We also read the entertaining, carefully intertwined side story as Rachel, daughter of Lord and Lady Mercer returns home with her bigoted, brash, boorish, loud American fiancé to marry. He goes to Paris for a few days as part of a government delegation to work on the Treaty of Versailles, leaving Rachel to enjoy time with her family and friends and for underlying gossip to rear it's head.
Mrs Fog has her own romantic story which she must keep secret until after her grand-daughter Rachel's marriage to for fear it could wreck her chances with her fiancé.
The story of the German waiter, Klaus Ziegler, who efficiently tends to the group at the hotel and his romantic secret is a poignant one, but not without sadness for the way in which he is treated.

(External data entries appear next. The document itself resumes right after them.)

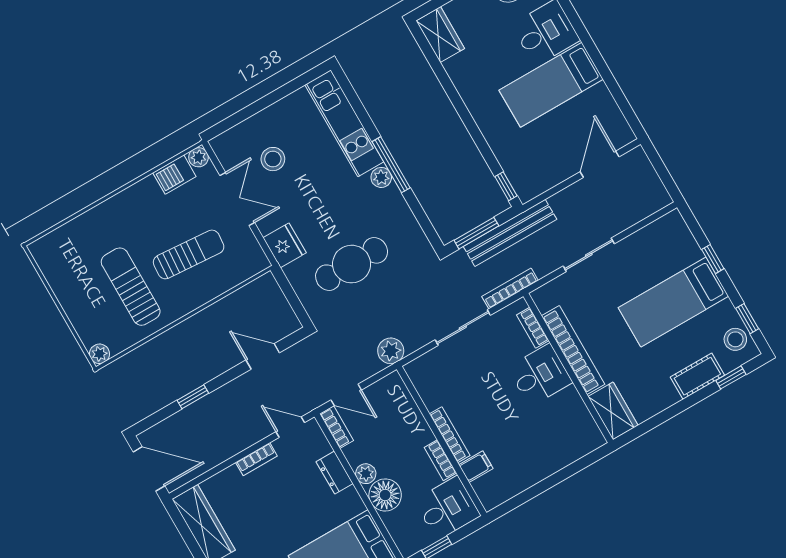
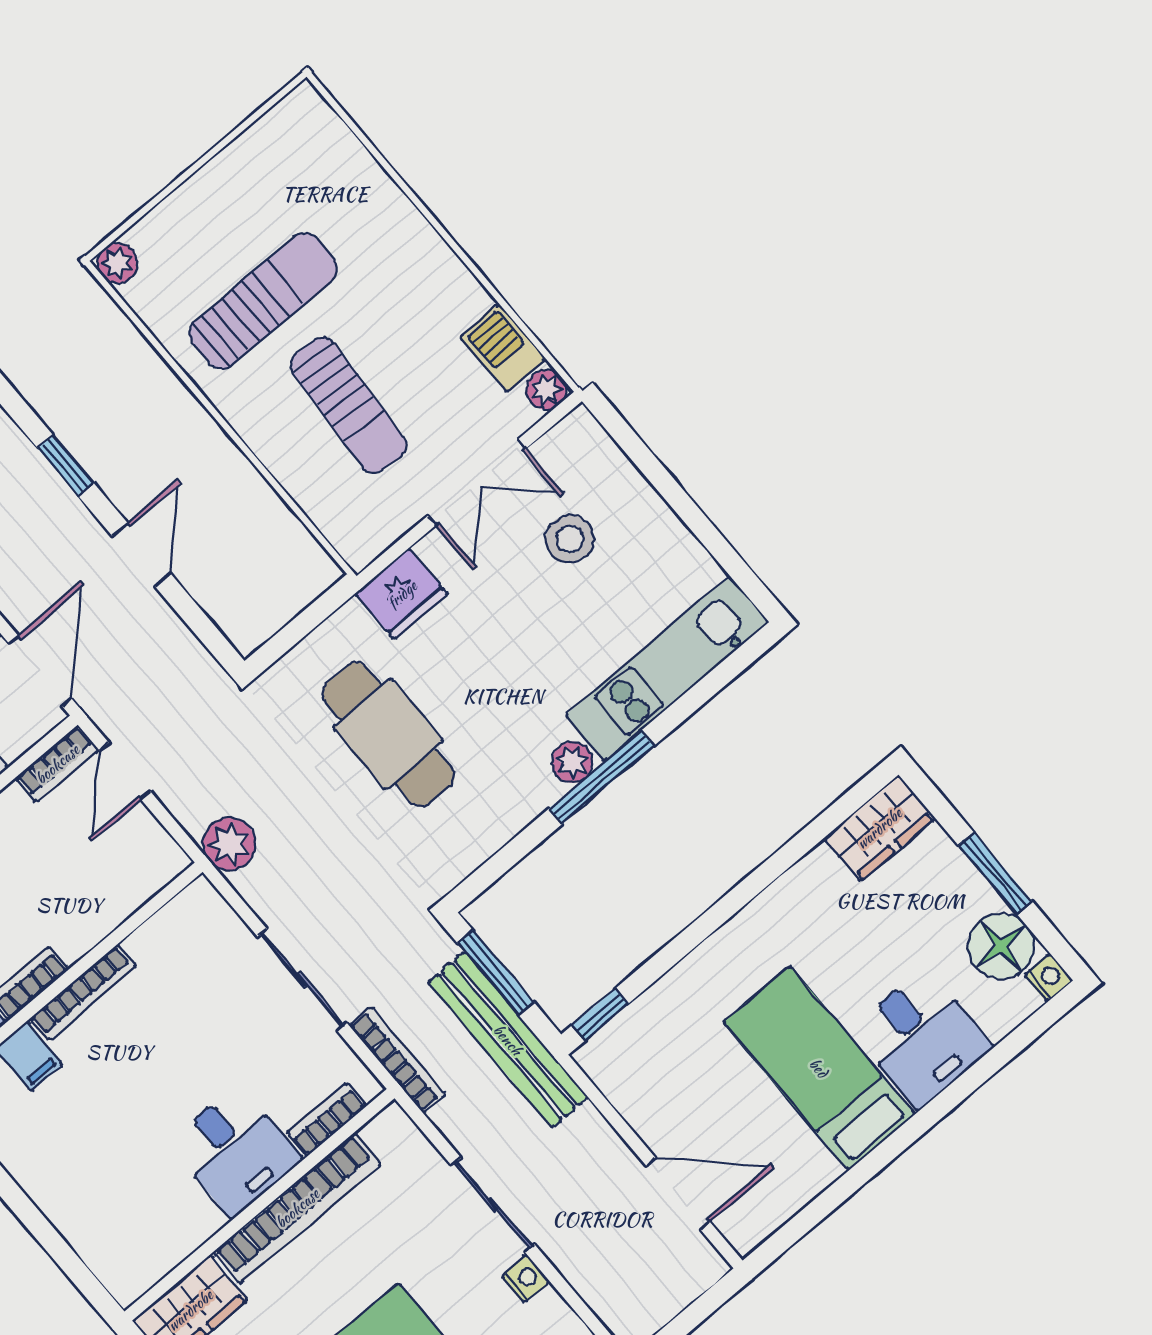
nightstand: (627, 246) -> (526, 1279), added
door: (263, 356) -> (141, 555), moved
door: (290, 427) -> (40, 671), width x1.38

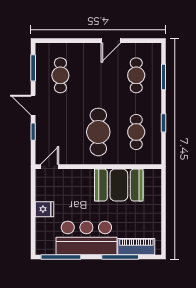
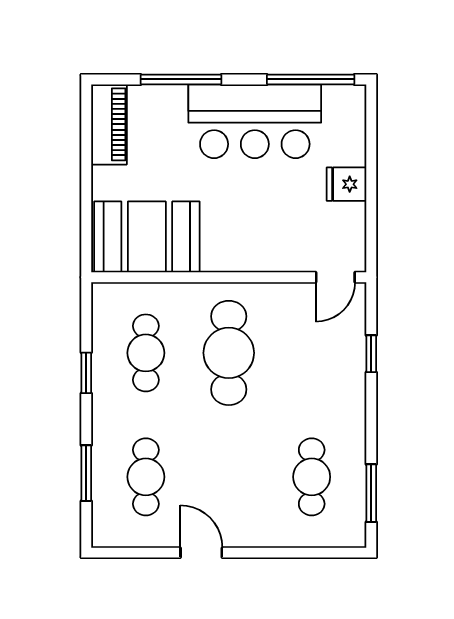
door: (111, 41) -> (201, 553), hinge flipped
door: (33, 105) -> (371, 412), removed
booth: (119, 185) -> (147, 237), moved
piano: (136, 247) -> (109, 124), moved, turned -90

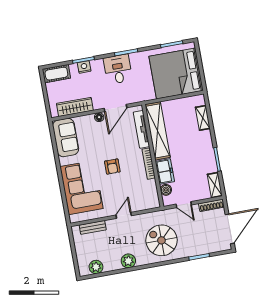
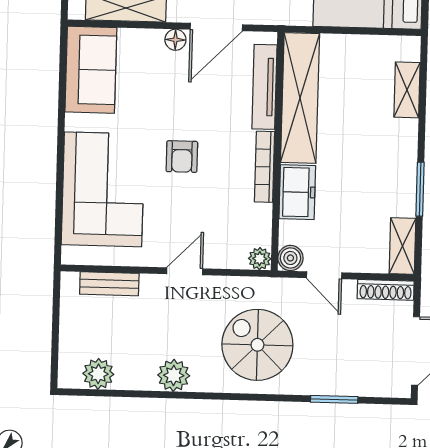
boiler: (166, 190) -> (290, 258), moved
plant: (155, 203) -> (260, 259), added

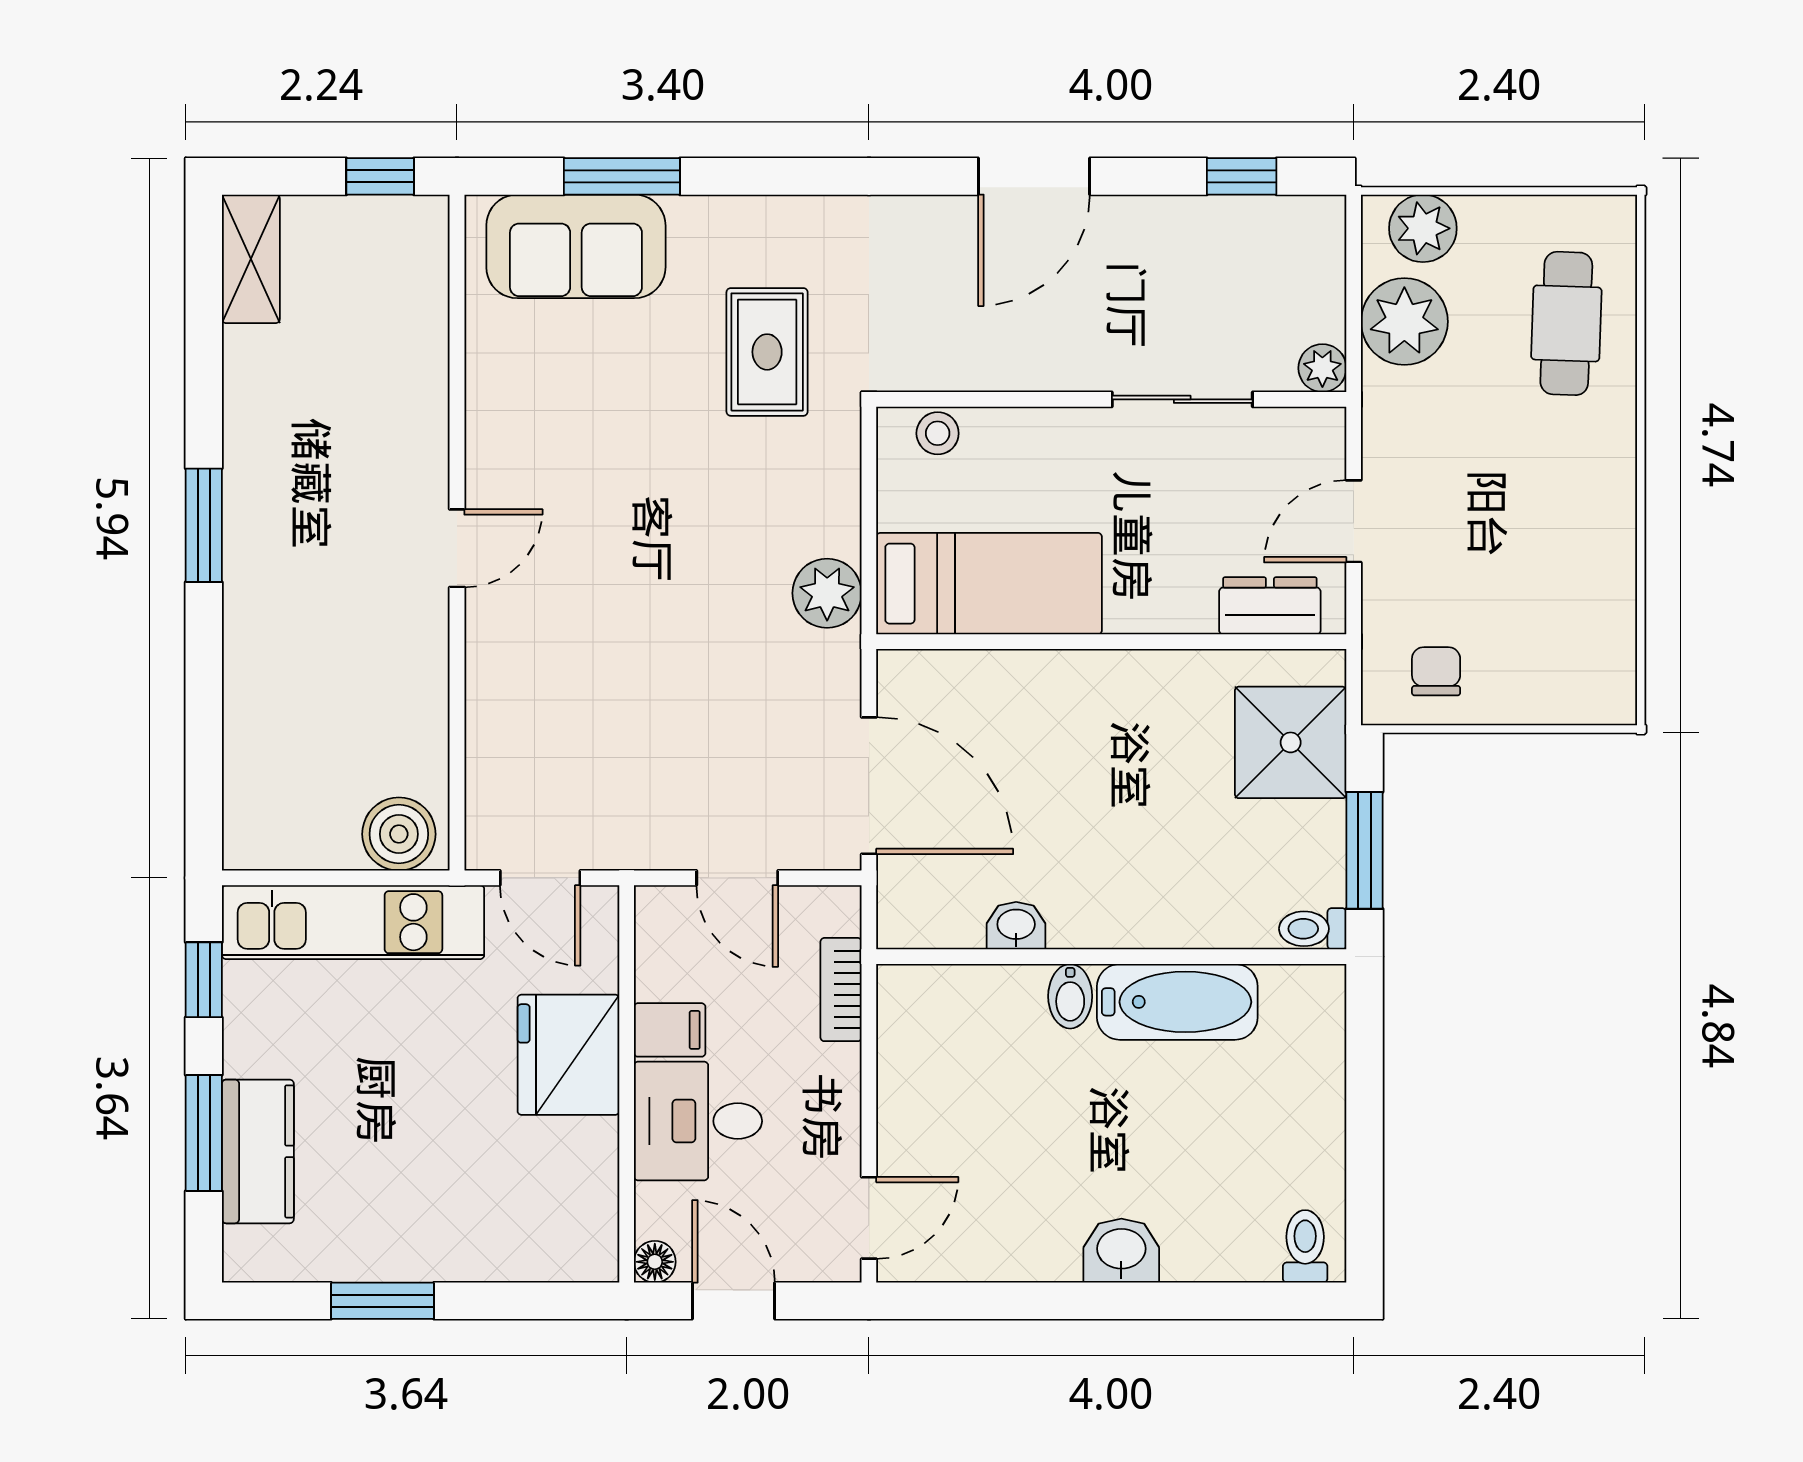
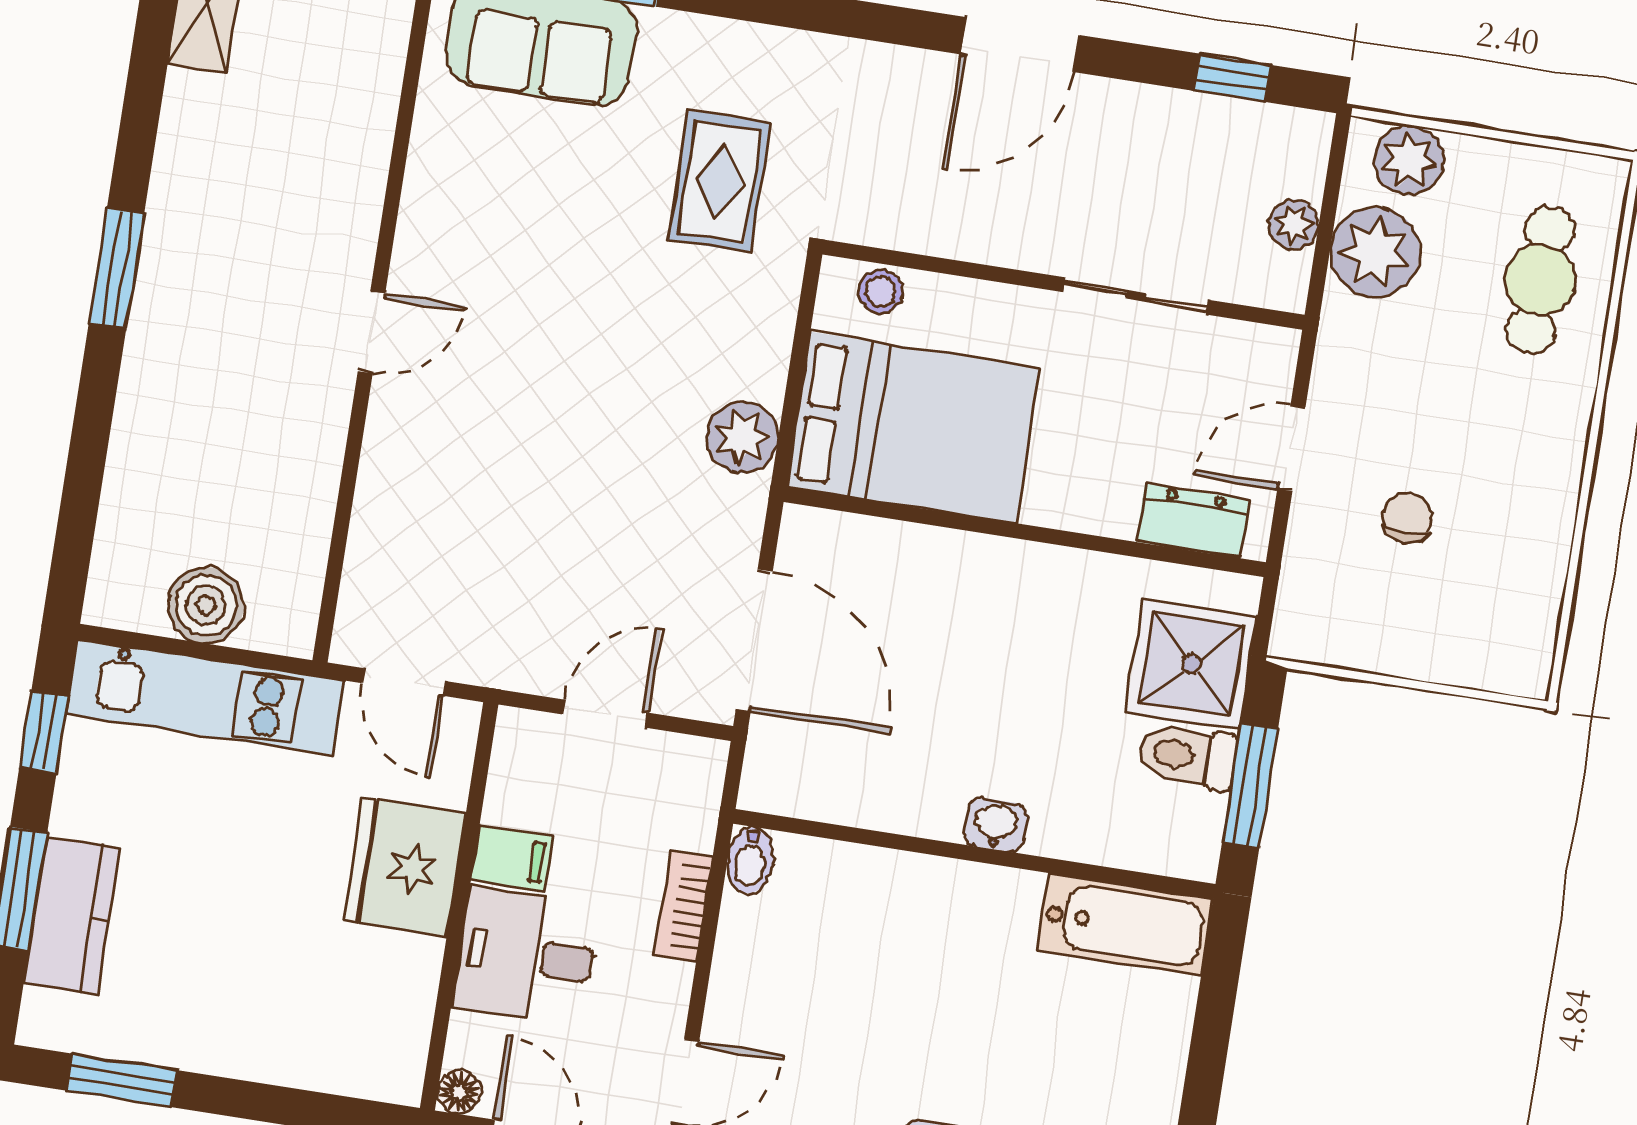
plant: (1322, 368) -> (1294, 224), moved
bed: (989, 584) -> (913, 427), width x1.50
chair: (1436, 671) -> (1407, 518), moved
boiler: (399, 834) -> (206, 605), moved
door: (737, 878) -> (605, 714), swing flipped
washbasin: (1016, 926) -> (996, 825), moved
toilet: (1313, 929) -> (1187, 756), moved, width x1.37, depth x1.39
bookcase: (841, 990) -> (683, 906), moved
bidet: (1070, 996) -> (750, 860), moved
bathtub: (1177, 1002) -> (1125, 925), moved
window: (383, 1301) -> (122, 1080), moved

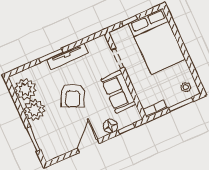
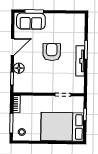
plant: (25, 89) -> (71, 22), removed
sofa: (118, 92) -> (31, 21), moved, turned 180
armchair: (73, 96) -> (52, 52), turned 65
plant: (34, 110) -> (54, 21), removed
door: (88, 146) -> (12, 47), hinge flipped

The Hazelbourne Ladies Motorcycle and Flying Club is a joy to read. It is beautifully written, it has multi-faced stories, with love, animosity, resentment, triumph, celebrations, a look at life in the early 1900s. It is also an insight into life for women, their prospects, expectations and prejudices of the times. There are several intriguing moments, some unexpected twists and I was pleased to see a very heartwarming ending. A book that I would re-read in the future.
About the author
Helen Simonson was born in England and spent her teenage years in a small village in East Sussex. A graduate of the London School of Economics, she lives in the United States and is a dual citizen and proud New Yorker. Married, with two sons, she is the author of the bestselling novels Major Pettigrew's Last Stand and The Summer Before the War.